The Democratic Republic of Congo (DRC) has resumed exports of cobalt after a 10-month hiatus, the country's Finance Minister announced as 2025 came to a close. The ban, instituted early last year, had disrupted global supply chains for the critical mineral, which is essential for batteries in electric vehicles and electronics.
The DRC's decision to curb exports underscores the vulnerability of global markets when supply is concentrated in one country. According to the announcement, the world faces a similar risk due to China's dominance in the extraction and refining of many critical minerals. This concentration poses strategic challenges for industries reliant on stable supply chains.
The resumption of exports comes as exploration companies like Numa Numa Resources Inc. make progress in identifying viable deposits of cobalt and other minerals, potentially diversifying future supply sources. However, the immediate impact of the DRC's decision is expected to stabilize prices and reassure manufacturers who had been scrambling for alternatives during the ban.
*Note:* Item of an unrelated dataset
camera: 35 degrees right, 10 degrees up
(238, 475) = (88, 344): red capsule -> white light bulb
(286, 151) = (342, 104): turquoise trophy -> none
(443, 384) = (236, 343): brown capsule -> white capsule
The DRC accounts for over 70% of global cobalt production, making any policy shift significant. The ban had led to price spikes and prompted some companies to accelerate recycling efforts or seek substitutes. With exports restarting, analysts predict a gradual easing of supply constraints, though long-term concerns about reliance on a single country remain.
This development also highlights broader issues in the critical minerals sector, where geopolitical tensions and export controls can disrupt markets. The DRC's move may influence other resource-rich nations considering similar restrictions. As the global energy transition accelerates, securing reliable access to such minerals becomes increasingly important.